--- Begin DATA SUPPLIED ---

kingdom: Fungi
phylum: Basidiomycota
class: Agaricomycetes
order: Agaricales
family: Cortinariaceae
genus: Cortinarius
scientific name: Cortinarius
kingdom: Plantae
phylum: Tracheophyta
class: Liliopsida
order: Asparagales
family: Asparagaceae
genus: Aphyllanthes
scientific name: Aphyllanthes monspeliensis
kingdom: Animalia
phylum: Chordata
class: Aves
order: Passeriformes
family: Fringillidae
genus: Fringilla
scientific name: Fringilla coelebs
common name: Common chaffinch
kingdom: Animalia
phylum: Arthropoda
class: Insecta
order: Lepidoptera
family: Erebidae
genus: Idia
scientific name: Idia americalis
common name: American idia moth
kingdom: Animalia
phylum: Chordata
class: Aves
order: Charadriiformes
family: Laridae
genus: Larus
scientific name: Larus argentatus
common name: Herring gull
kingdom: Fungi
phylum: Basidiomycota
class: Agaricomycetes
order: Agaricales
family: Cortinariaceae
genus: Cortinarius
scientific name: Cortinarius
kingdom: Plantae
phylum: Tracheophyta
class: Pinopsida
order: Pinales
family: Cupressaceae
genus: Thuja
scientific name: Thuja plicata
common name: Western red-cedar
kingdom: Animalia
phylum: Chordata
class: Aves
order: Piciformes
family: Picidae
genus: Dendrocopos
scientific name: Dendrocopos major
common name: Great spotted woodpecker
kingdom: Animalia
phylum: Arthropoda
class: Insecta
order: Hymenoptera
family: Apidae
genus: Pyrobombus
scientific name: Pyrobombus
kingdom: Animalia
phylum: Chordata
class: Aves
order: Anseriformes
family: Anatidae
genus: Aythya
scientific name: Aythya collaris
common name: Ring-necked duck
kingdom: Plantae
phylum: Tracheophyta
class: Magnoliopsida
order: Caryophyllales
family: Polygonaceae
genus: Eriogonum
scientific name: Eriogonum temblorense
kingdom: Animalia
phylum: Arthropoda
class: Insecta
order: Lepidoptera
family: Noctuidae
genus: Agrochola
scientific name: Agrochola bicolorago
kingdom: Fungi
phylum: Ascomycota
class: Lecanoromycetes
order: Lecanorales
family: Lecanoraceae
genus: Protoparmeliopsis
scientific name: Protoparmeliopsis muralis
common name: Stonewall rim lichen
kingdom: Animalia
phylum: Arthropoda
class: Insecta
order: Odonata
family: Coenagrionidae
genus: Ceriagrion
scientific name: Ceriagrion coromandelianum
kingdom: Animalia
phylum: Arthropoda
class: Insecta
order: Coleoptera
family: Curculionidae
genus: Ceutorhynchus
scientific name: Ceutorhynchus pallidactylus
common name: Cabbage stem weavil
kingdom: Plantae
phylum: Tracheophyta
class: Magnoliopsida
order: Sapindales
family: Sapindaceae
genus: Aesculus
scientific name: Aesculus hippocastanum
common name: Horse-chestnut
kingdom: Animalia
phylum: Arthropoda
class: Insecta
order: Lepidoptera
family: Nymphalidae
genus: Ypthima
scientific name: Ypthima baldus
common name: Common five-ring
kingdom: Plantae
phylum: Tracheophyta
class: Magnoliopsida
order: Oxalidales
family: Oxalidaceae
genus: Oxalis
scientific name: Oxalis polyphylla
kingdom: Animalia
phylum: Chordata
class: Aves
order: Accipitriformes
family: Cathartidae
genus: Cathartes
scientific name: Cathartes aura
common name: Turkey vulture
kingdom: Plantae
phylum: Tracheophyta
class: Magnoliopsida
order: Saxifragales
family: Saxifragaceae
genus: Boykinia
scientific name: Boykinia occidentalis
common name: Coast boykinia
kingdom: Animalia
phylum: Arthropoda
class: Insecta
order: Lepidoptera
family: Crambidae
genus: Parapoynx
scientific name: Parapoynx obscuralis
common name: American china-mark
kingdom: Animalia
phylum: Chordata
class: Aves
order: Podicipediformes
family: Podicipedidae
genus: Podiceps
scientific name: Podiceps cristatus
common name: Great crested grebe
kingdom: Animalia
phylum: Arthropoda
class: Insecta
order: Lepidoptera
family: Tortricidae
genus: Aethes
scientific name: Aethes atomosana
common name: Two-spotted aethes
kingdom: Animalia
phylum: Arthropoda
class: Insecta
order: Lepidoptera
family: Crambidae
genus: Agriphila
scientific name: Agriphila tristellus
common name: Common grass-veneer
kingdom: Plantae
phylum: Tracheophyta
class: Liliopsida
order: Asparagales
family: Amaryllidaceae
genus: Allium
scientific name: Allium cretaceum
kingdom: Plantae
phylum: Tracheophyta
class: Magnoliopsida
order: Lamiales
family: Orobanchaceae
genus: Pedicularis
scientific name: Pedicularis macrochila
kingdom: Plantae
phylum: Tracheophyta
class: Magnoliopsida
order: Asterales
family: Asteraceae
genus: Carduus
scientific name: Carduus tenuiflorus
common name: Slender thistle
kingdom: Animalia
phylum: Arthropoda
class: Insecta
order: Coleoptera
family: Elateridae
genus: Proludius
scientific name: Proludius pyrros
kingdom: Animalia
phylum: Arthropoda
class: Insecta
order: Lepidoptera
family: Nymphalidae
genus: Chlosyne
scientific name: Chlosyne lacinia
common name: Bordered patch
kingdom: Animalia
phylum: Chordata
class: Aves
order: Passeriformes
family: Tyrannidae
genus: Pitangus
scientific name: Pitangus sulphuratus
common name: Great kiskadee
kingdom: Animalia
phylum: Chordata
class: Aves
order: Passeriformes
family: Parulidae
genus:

--- End DATA SUPPLIED ---

## TASK TO COMPLETE
Reproduce the lines of the records from the line with "genus: Agrochola" up to and including the line with "common name: Stonewall rim lichen".

## EXERCISE RESPONSE
genus: Agrochola
scientific name: Agrochola bicolorago
kingdom: Fungi
phylum: Ascomycota
class: Lecanoromycetes
order: Lecanorales
family: Lecanoraceae
genus: Protoparmeliopsis
scientific name: Protoparmeliopsis muralis
common name: Stonewall rim lichen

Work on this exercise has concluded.